On her return to Dublin she rang Frank and told him she had cut short her stay. He arrived shortly afterwards with wine and a takeaway. After they had eaten, she lay against
him, wanting him with an urgency she had never before experienced in his arms. He, responding, slid hard and smoothly into her. Her body pulsed with a needling ache that sweetly turned to pleasure as her mind reached out and reclaimed that moment in the car. The touch of lips so fleeting, so electrifying. Madness.

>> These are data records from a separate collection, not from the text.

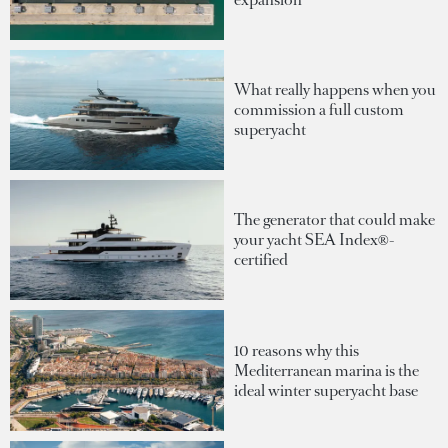
What really happens when you
commission a full custom
superyacht
The generator that could make
your yacht SEA Index®-
certified
10 reasons why this
Mediterranean marina is the
ideal winter superyacht base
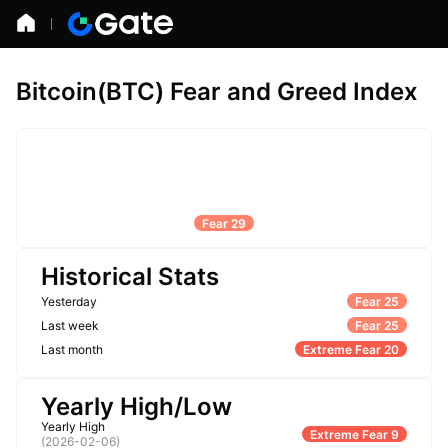
Bitcoin(BTC) Fear and Greed Index
Fear 29
Historical Stats
Yesterday
Fear 25
Last week
Fear 25
Last month
Extreme Fear 20
Yearly High/Low
Yearly High
Extreme Fear 9
(
2026-02-06
)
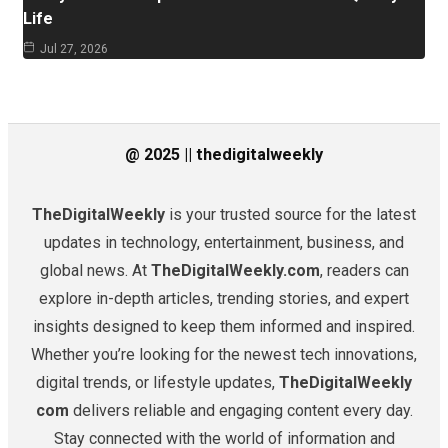
Life
Jul 27, 2026
@ 2025 || thedigitalweekly
TheDigitalWeekly
is your trusted source for the latest
updates in technology, entertainment, business, and
global news. At
TheDigitalWeekly.com
, readers can
explore in-depth articles, trending stories, and expert
insights designed to keep them informed and inspired.
Whether you’re looking for the newest tech innovations,
digital trends, or lifestyle updates,
TheDigitalWeekly
com
delivers reliable and engaging content every day.
Stay connected with the world of information and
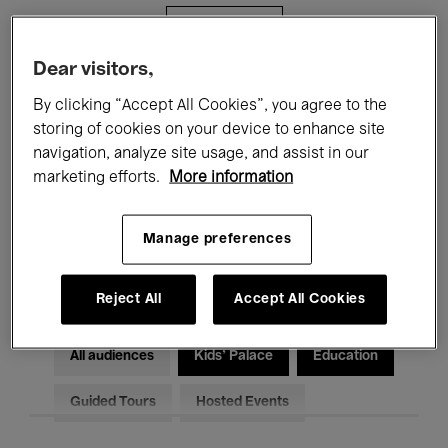
Filters
Dear visitors,
All events
Concerts
Exhibitions
By clicking “Accept All Cookies”, you agree to the
storing of cookies on your device to enhance site
Films
Performances
navigation, analyze site usage, and assist in our
marketing efforts.
More information
Talks & Debates
Jazz
Classical Music
Global Music
Manage preferences
Electronic Music
Reject All
Accept All Cookies
All audiences
Kids’ Palace
Education
Guided Tours
Hosted Events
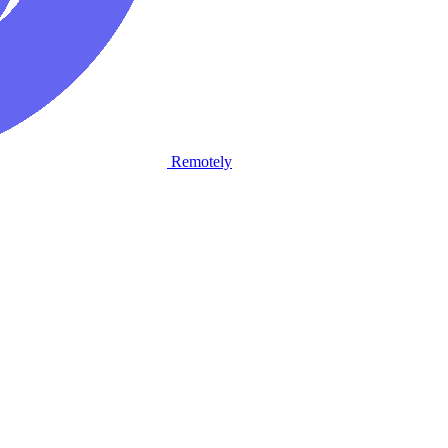
Remotely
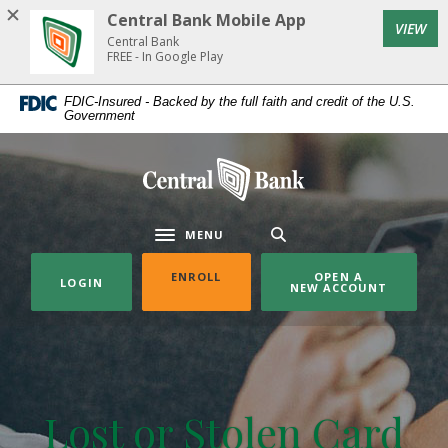
Home
Download
Central Bank Mobile App
(Op
VIEW
Skip
Acrobat
Central Bank
to
Reader
FREE - In Google Play
main
5.0
FDIC-Insured - Backed by the full faith and credit of the U.S.
content
or
Government
Skip
higher
to
to
Central Bank
footer
view
.pdf
files.
MENU
Toggle navigation
(OPENS IN A NEW WINDOW)
ENROLL
OPEN A
LOGIN
NEW ACCOUNT
Lost or Stolen Card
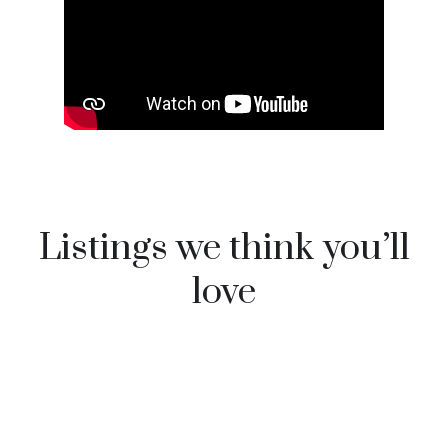
Listings we think you’ll
love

When Frank was sleeping, she pressed her head deep into the pillow and forced herself to count sheep. But there was no momentum to their jumping. They crashed and scrambled and flipped into impossible huddles. Suddenly, she recalled a letter from the past. Frank flung his arm, heavy with sleep, around her. She slipped out from under its weight and made her way to her office. In Maoltrán, she had been so obsessed with Joy that she had not allowed a flickering memory to surface. Too much effort needed to concentrate. But now it flickered again. She remembered the address. Surely it would be too much of a coincidence. In her filing cabinet she took out the mail she had received after Isobel’s disappearance. Yellowed with age and ridden with unrealised hopes, she had not looked at these letters since the ending of the campaign. She separated those with a Clare postmark and, after a short search, found the one with his signature. She sat with it in her hands until she grew cold and shivery. She must have responded to him. What had she written? Did he still have it? Why should he? She had to let go. She searched for another letter. A place of stone…Miranda May. A fake name, as fake as the information she supplied. Carla placed his letters, along with Miranda’s crazy ramblings, into the shredder. Before switching it on, she added the photograph of Joy Dowling, and watched them flitter into the past.